INFORMATION

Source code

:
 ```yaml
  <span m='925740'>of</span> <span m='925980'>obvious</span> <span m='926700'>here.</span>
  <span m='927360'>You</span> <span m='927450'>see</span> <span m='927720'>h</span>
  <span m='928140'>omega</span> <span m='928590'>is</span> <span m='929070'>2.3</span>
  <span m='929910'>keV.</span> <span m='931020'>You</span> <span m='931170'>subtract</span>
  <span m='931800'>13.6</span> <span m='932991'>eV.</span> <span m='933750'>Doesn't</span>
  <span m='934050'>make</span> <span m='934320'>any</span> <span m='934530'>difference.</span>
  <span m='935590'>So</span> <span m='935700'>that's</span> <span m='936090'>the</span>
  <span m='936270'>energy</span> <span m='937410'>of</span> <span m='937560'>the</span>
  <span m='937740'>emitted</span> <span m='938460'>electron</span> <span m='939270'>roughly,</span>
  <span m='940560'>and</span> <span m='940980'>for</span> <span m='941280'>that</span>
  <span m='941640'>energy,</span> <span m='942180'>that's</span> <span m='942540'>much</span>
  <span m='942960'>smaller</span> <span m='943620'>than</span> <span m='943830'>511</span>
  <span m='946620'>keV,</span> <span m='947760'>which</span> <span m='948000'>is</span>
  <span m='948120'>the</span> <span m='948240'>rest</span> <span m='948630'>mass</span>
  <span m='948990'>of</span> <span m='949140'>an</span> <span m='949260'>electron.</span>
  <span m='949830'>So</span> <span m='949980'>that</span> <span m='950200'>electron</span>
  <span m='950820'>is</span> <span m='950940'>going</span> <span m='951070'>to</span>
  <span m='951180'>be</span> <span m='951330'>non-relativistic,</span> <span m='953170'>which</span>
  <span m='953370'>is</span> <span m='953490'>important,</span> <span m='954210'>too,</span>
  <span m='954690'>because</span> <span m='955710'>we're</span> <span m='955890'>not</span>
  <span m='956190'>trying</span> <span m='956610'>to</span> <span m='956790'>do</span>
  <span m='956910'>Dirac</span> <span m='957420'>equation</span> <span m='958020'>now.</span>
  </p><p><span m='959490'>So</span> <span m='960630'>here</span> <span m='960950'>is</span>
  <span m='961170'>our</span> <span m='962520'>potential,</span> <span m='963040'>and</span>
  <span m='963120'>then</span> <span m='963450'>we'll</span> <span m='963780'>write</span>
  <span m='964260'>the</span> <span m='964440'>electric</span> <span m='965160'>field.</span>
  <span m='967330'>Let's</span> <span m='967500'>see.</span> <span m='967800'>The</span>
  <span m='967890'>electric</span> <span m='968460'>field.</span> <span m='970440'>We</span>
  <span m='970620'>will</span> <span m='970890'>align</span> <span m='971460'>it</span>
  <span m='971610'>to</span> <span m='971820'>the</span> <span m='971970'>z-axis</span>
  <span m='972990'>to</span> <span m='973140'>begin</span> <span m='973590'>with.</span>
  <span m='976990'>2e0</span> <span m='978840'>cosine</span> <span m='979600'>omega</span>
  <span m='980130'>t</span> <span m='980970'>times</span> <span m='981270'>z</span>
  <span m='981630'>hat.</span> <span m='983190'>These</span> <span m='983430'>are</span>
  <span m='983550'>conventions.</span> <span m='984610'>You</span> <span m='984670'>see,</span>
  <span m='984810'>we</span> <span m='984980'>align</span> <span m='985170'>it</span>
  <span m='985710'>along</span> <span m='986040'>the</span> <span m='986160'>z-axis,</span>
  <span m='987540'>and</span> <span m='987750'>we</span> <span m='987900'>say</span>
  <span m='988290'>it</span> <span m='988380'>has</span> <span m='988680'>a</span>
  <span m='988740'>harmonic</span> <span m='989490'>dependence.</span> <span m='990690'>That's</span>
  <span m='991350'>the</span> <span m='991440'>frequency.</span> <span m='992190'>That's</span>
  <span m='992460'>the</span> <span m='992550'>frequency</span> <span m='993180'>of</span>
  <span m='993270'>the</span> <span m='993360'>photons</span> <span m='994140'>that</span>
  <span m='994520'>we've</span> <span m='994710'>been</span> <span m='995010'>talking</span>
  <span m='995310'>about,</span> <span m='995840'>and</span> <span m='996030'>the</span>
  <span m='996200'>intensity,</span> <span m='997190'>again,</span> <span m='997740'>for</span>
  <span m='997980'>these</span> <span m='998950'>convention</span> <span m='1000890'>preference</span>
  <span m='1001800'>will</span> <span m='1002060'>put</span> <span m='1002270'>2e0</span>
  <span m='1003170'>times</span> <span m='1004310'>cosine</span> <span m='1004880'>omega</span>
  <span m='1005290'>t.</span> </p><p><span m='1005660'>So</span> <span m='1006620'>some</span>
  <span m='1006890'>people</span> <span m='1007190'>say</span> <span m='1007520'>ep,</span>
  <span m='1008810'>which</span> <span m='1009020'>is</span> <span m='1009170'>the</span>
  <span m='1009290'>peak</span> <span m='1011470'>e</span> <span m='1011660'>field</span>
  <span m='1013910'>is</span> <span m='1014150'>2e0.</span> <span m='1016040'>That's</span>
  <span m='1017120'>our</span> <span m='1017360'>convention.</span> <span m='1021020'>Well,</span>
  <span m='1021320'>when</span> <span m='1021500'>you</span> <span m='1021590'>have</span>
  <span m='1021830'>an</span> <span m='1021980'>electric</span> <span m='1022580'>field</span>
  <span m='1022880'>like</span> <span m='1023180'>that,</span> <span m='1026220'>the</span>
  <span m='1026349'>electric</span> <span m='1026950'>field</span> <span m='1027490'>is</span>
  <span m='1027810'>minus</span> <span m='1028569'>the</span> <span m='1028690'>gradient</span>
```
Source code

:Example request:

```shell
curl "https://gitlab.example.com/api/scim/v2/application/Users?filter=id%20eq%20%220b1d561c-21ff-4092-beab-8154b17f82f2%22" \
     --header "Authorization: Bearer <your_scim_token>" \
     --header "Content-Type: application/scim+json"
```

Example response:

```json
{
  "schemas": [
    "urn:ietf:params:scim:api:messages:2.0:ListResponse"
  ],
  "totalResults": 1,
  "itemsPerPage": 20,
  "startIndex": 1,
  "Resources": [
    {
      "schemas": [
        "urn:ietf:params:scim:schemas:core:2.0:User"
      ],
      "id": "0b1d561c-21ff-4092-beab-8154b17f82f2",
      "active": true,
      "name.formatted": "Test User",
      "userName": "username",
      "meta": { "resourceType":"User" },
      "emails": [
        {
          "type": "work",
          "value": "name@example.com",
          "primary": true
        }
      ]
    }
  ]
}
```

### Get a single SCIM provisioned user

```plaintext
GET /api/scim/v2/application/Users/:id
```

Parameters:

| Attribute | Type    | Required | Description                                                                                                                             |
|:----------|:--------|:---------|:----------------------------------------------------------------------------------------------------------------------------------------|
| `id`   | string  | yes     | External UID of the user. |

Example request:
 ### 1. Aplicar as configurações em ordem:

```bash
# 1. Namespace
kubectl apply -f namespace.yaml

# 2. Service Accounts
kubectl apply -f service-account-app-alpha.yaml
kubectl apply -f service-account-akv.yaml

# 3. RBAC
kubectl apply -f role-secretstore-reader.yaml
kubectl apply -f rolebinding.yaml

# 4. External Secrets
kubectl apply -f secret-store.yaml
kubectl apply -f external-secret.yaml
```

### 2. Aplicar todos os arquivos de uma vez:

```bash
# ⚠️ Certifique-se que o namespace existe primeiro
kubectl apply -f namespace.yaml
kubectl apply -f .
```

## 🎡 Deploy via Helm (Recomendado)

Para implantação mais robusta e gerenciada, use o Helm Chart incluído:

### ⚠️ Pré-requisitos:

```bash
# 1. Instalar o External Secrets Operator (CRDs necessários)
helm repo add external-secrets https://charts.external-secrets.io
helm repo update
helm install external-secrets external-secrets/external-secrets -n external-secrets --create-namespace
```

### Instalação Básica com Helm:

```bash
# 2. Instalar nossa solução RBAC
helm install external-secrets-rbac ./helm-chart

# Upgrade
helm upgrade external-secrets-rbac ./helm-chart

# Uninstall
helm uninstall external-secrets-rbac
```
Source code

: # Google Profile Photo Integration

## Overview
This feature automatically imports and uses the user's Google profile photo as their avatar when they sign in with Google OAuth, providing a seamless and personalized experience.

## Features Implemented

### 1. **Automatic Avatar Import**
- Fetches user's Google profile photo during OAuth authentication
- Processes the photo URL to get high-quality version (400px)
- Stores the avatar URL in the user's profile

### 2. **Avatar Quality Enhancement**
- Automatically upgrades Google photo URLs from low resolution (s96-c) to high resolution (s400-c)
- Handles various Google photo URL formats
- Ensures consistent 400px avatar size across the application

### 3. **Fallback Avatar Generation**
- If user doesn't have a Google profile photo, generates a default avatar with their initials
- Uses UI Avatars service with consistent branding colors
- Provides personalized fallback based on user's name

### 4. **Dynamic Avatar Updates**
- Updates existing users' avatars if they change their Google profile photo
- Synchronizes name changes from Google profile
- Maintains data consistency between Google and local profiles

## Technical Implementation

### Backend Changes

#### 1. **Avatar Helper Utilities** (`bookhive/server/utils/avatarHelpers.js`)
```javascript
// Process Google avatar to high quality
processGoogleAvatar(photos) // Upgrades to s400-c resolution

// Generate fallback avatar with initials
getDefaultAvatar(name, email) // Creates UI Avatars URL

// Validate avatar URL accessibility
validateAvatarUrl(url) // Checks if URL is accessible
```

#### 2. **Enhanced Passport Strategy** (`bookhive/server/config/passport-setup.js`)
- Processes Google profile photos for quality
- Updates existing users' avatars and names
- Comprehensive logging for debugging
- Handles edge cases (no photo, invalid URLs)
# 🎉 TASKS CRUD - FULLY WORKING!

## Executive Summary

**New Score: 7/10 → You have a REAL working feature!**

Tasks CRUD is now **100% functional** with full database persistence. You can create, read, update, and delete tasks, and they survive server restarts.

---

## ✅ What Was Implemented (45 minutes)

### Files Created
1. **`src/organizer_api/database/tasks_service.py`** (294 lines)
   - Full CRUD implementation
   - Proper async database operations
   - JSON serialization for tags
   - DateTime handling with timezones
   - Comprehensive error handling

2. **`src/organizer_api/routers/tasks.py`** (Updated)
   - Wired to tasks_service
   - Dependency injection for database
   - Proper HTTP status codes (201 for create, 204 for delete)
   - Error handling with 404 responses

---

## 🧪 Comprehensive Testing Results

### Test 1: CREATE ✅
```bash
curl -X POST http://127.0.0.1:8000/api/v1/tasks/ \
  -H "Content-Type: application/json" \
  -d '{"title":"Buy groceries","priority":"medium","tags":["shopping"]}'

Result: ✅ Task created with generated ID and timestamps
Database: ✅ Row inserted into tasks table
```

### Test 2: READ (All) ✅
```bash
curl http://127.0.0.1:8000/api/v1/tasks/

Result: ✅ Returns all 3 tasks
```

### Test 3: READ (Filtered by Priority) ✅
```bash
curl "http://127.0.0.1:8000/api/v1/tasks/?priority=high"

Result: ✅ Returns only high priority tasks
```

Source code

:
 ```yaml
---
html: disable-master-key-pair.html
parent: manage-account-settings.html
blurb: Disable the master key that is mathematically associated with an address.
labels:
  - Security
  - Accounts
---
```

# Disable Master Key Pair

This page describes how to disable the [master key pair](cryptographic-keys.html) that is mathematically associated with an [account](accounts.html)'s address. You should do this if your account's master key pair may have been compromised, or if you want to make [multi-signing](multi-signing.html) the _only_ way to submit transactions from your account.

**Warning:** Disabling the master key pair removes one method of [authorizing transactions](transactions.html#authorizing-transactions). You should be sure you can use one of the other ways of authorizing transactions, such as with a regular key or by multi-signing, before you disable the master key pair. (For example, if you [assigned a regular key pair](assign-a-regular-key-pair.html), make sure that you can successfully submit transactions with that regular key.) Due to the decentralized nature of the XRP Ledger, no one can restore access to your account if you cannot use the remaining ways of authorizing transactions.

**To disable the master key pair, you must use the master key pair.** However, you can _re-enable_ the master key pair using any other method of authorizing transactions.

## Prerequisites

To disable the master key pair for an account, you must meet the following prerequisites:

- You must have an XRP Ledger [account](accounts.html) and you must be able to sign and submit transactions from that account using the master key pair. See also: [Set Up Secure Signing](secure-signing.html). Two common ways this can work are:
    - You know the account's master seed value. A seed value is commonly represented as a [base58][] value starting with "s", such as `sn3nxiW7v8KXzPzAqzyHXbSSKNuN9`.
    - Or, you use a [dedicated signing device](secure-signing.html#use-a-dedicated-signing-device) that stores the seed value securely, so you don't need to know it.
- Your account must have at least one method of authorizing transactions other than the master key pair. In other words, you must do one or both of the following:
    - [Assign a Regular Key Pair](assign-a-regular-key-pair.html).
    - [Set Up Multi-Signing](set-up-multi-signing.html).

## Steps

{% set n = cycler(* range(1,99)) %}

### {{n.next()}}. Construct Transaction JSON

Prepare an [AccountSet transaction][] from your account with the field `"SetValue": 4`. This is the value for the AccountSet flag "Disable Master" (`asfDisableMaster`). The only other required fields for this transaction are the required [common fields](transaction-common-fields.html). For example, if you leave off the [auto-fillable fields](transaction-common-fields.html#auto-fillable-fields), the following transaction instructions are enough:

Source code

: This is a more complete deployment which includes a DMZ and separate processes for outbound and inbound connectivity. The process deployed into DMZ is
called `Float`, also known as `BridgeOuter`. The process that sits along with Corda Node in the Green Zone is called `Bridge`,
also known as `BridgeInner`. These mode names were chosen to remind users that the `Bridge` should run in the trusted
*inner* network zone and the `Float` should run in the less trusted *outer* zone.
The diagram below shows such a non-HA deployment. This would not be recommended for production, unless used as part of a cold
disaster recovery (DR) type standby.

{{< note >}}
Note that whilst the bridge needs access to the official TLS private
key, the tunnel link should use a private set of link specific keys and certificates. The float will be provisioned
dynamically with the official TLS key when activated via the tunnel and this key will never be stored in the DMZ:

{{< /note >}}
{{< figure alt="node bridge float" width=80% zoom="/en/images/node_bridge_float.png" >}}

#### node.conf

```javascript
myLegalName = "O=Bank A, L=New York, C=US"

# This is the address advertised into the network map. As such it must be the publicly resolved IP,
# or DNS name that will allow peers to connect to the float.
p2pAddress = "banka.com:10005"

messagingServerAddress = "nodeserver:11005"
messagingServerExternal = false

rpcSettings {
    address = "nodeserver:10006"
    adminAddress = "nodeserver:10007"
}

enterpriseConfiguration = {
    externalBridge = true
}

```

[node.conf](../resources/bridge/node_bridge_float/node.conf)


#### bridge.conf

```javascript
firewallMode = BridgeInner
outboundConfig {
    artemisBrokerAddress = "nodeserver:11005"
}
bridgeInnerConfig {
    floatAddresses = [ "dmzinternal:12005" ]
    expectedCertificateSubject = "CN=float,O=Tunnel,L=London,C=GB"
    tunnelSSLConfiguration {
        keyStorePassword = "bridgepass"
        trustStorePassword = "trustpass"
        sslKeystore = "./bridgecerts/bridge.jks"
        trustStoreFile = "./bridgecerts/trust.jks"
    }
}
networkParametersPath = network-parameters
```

BRIEF
All lines above with the word "params" need to be reported.

FINISHED TASK
    "urn:ietf:params:scim:api:messages:2.0:ListResponse"
        "urn:ietf:params:scim:schemas:core:2.0:User"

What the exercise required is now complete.